# start of GIVEN ENTRIES

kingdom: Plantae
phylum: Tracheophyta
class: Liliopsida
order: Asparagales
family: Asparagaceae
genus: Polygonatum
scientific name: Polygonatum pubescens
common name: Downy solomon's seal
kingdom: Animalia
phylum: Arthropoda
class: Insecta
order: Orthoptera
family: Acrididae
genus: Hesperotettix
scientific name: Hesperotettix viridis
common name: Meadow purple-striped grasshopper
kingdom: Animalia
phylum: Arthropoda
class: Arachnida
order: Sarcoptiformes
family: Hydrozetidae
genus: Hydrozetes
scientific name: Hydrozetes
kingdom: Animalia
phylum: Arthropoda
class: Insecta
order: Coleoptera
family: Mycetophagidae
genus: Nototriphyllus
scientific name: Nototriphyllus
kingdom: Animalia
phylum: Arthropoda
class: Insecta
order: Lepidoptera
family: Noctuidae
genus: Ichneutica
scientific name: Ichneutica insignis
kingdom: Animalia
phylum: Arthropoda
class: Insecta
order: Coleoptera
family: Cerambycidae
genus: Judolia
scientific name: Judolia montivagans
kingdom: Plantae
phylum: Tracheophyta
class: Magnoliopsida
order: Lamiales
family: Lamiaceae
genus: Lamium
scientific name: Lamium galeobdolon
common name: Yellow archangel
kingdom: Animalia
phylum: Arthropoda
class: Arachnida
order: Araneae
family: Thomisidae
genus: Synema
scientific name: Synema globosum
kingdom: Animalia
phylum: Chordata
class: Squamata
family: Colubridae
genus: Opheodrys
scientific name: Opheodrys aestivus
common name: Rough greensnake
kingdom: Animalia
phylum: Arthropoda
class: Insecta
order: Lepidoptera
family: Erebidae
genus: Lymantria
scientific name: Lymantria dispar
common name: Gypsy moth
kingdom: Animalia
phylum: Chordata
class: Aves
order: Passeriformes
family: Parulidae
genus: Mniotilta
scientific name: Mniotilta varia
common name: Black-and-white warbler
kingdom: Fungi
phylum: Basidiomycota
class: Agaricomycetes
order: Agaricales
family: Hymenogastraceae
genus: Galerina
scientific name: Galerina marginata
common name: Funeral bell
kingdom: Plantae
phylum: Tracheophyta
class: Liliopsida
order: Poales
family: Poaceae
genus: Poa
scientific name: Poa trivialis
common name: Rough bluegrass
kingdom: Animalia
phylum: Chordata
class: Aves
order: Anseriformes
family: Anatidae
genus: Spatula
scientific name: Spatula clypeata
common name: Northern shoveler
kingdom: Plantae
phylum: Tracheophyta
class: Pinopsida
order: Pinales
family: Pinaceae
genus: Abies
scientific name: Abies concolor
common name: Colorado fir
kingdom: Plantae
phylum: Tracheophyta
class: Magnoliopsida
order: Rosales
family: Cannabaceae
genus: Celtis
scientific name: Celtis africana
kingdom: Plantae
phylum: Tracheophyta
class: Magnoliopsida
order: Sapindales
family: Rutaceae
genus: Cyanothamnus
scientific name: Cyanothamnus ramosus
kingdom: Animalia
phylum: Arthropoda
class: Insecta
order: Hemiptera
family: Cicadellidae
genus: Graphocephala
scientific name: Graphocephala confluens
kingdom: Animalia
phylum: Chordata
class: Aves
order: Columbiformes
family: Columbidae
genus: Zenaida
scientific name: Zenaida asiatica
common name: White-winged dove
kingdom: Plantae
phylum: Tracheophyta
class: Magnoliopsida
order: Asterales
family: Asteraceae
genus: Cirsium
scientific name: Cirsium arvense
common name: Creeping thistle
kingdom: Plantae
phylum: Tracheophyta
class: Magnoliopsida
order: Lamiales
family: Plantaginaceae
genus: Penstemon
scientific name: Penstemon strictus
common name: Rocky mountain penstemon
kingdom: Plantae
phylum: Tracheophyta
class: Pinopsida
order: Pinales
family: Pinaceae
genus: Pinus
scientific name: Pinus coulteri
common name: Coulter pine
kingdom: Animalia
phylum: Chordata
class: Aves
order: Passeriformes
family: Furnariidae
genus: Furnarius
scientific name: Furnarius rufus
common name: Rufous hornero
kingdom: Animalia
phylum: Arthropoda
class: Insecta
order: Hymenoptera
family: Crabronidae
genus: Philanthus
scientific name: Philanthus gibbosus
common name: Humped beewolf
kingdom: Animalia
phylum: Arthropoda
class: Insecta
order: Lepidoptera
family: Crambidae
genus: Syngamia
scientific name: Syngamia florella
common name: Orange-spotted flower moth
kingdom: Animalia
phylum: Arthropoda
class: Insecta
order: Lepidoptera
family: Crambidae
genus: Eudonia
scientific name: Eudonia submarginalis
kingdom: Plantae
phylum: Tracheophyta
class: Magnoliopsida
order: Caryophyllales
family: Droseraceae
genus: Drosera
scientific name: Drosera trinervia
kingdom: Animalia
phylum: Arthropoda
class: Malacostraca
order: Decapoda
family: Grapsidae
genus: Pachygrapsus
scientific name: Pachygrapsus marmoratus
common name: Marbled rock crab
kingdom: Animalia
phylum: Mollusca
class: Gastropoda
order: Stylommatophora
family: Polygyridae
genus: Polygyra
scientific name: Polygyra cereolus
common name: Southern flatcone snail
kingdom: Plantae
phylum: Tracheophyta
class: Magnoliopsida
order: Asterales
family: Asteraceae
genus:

# end of GIVEN ENTRIES

TASK: Update the data above so that every "common name" reads "vernacular name", and leave all other lines unchanged.

TASK ANSWER:
kingdom: Plantae
phylum: Tracheophyta
class: Liliopsida
order: Asparagales
family: Asparagaceae
genus: Polygonatum
scientific name: Polygonatum pubescens
vernacular name: Downy solomon's seal
kingdom: Animalia
phylum: Arthropoda
class: Insecta
order: Orthoptera
family: Acrididae
genus: Hesperotettix
scientific name: Hesperotettix viridis
vernacular name: Meadow purple-striped grasshopper
kingdom: Animalia
phylum: Arthropoda
class: Arachnida
order: Sarcoptiformes
family: Hydrozetidae
genus: Hydrozetes
scientific name: Hydrozetes
kingdom: Animalia
phylum: Arthropoda
class: Insecta
order: Coleoptera
family: Mycetophagidae
genus: Nototriphyllus
scientific name: Nototriphyllus
kingdom: Animalia
phylum: Arthropoda
class: Insecta
order: Lepidoptera
family: Noctuidae
genus: Ichneutica
scientific name: Ichneutica insignis
kingdom: Animalia
phylum: Arthropoda
class: Insecta
order: Coleoptera
family: Cerambycidae
genus: Judolia
scientific name: Judolia montivagans
kingdom: Plantae
phylum: Tracheophyta
class: Magnoliopsida
order: Lamiales
family: Lamiaceae
genus: Lamium
scientific name: Lamium galeobdolon
vernacular name: Yellow archangel
kingdom: Animalia
phylum: Arthropoda
class: Arachnida
order: Araneae
family: Thomisidae
genus: Synema
scientific name: Synema globosum
kingdom: Animalia
phylum: Chordata
class: Squamata
family: Colubridae
genus: Opheodrys
scientific name: Opheodrys aestivus
vernacular name: Rough greensnake
kingdom: Animalia
phylum: Arthropoda
class: Insecta
order: Lepidoptera
family: Erebidae
genus: Lymantria
scientific name: Lymantria dispar
vernacular name: Gypsy moth
kingdom: Animalia
phylum: Chordata
class: Aves
order: Passeriformes
family: Parulidae
genus: Mniotilta
scientific name: Mniotilta varia
vernacular name: Black-and-white warbler
kingdom: Fungi
phylum: Basidiomycota
class: Agaricomycetes
order: Agaricales
family: Hymenogastraceae
genus: Galerina
scientific name: Galerina marginata
vernacular name: Funeral bell
kingdom: Plantae
phylum: Tracheophyta
class: Liliopsida
order: Poales
family: Poaceae
genus: Poa
scientific name: Poa trivialis
vernacular name: Rough bluegrass
kingdom: Animalia
phylum: Chordata
class: Aves
order: Anseriformes
family: Anatidae
genus: Spatula
scientific name: Spatula clypeata
vernacular name: Northern shoveler
kingdom: Plantae
phylum: Tracheophyta
class: Pinopsida
order: Pinales
family: Pinaceae
genus: Abies
scientific name: Abies concolor
vernacular name: Colorado fir
kingdom: Plantae
phylum: Tracheophyta
class: Magnoliopsida
order: Rosales
family: Cannabaceae
genus: Celtis
scientific name: Celtis africana
kingdom: Plantae
phylum: Tracheophyta
class: Magnoliopsida
order: Sapindales
family: Rutaceae
genus: Cyanothamnus
scientific name: Cyanothamnus ramosus
kingdom: Animalia
phylum: Arthropoda
class: Insecta
order: Hemiptera
family: Cicadellidae
genus: Graphocephala
scientific name: Graphocephala confluens
kingdom: Animalia
phylum: Chordata
class: Aves
order: Columbiformes
family: Columbidae
genus: Zenaida
scientific name: Zenaida asiatica
vernacular name: White-winged dove
kingdom: Plantae
phylum: Tracheophyta
class: Magnoliopsida
order: Asterales
family: Asteraceae
genus: Cirsium
scientific name: Cirsium arvense
vernacular name: Creeping thistle
kingdom: Plantae
phylum: Tracheophyta
class: Magnoliopsida
order: Lamiales
family: Plantaginaceae
genus: Penstemon
scientific name: Penstemon strictus
vernacular name: Rocky mountain penstemon
kingdom: Plantae
phylum: Tracheophyta
class: Pinopsida
order: Pinales
family: Pinaceae
genus: Pinus
scientific name: Pinus coulteri
vernacular name: Coulter pine
kingdom: Animalia
phylum: Chordata
class: Aves
order: Passeriformes
family: Furnariidae
genus: Furnarius
scientific name: Furnarius rufus
vernacular name: Rufous hornero
kingdom: Animalia
phylum: Arthropoda
class: Insecta
order: Hymenoptera
family: Crabronidae
genus: Philanthus
scientific name: Philanthus gibbosus
vernacular name: Humped beewolf
kingdom: Animalia
phylum: Arthropoda
class: Insecta
order: Lepidoptera
family: Crambidae
genus: Syngamia
scientific name: Syngamia florella
vernacular name: Orange-spotted flower moth
kingdom: Animalia
phylum: Arthropoda
class: Insecta
order: Lepidoptera
family: Crambidae
genus: Eudonia
scientific name: Eudonia submarginalis
kingdom: Plantae
phylum: Tracheophyta
class: Magnoliopsida
order: Caryophyllales
family: Droseraceae
genus: Drosera
scientific name: Drosera trinervia
kingdom: Animalia
phylum: Arthropoda
class: Malacostraca
order: Decapoda
family: Grapsidae
genus: Pachygrapsus
scientific name: Pachygrapsus marmoratus
vernacular name: Marbled rock crab
kingdom: Animalia
phylum: Mollusca
class: Gastropoda
order: Stylommatophora
family: Polygyridae
genus: Polygyra
scientific name: Polygyra cereolus
vernacular name: Southern flatcone snail
kingdom: Plantae
phylum: Tracheophyta
class: Magnoliopsida
order: Asterales
family: Asteraceae
genus:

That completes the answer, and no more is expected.